## QUOTED PASSAGE
* * * * * * * * *
# Jet JWBS-14 #708705



## CronenBuildingCoPDX (Jan 30, 2013)

I've been looking for a 14" bandsaw for my small woodshop. I came across this one on c-list and was wondering if anyone has had any experience with this saw. Also, what would be a fair price for this saw? It seems to have had light use, the HTC wheeled base and fence.

http://portland.craigslist.org/mlt/tls/3815380160.html

Thanks in advance for your help.


----------



## Delta356 (Aug 2, 2010)

I dont own a Jet bandsaw, but before getting mine, I looked at this type. Jet has been making this style for years. It's the older model, but the new one made by Jet is the same, this one is just blue and does not have the dust port casted in the metal. I own a Delta 14" and love it. I'm a delta guy, I would say go for a Delta, but Jet makes good stuff. Thats a good price. I think it will make a great bandsaw. 14" bandsaws are nice because of the power you get, the ability to change the height and of course all the attachments you can get for it. Good luck.. It sure is good price.
* * * * * * * * *
## DATASET EXCERPT
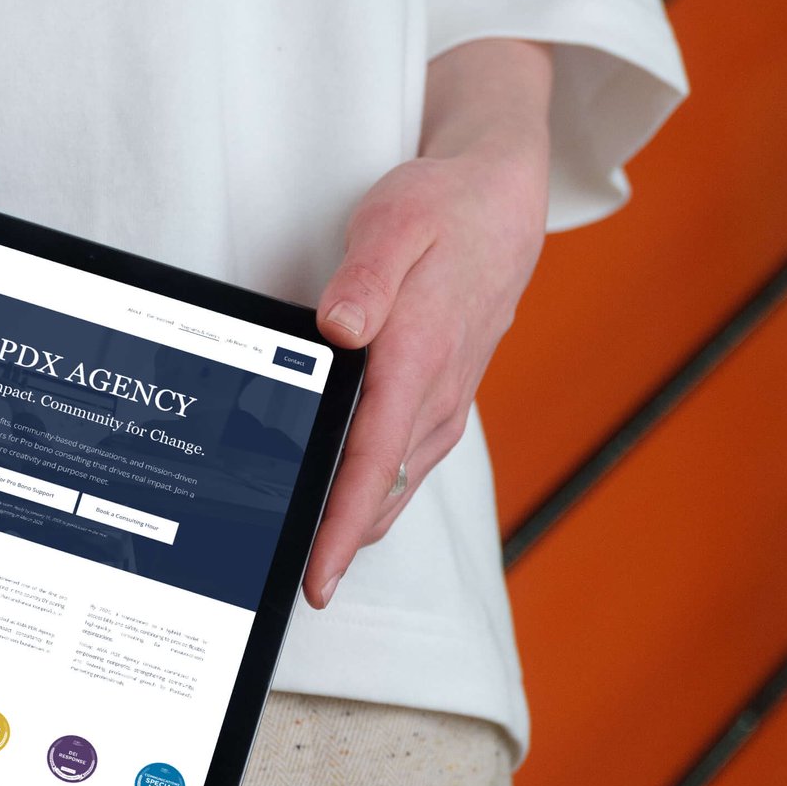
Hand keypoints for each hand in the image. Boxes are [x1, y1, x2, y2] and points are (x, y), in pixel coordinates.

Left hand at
* * * * * * * * *
## COMPLETE THE FOLLOWING
**1.** Reproduce the stretch of the bandsaw thread from "I've been looking" through "base and fence.".
**2.** In the bandsaw thread, how does the older Jet model differ from the new one?
**3.** Condense the bandsaw thread's paragraph beginning "I dont own a Jet bandsaw" into a short bulleted list that keeps its main points.

## EXPECTED RESPONSES
**1.**
I've been looking for a 14" bandsaw for my small woodshop. I came across this one on c-list and was wondering if anyone has had any experience with this saw. Also, what would be a fair price for this saw? It seems to have had light use, the HTC wheeled base and fence.

**2.** It is blue and lacks the dust port cast into the metal.

**3.**
- The writer doesn't own a Jet bandsaw but looked at this type before buying.
- Jet has made this style for years. This older model matches the new one, except that it is blue and has no dust port cast into the metal.
- The writer owns and loves a Delta 14" and favors Delta but says Jet makes good stuff.
- The price is good, and the saw should make a great bandsaw.
- 14" bandsaws offer power, adjustable height and many available attachments.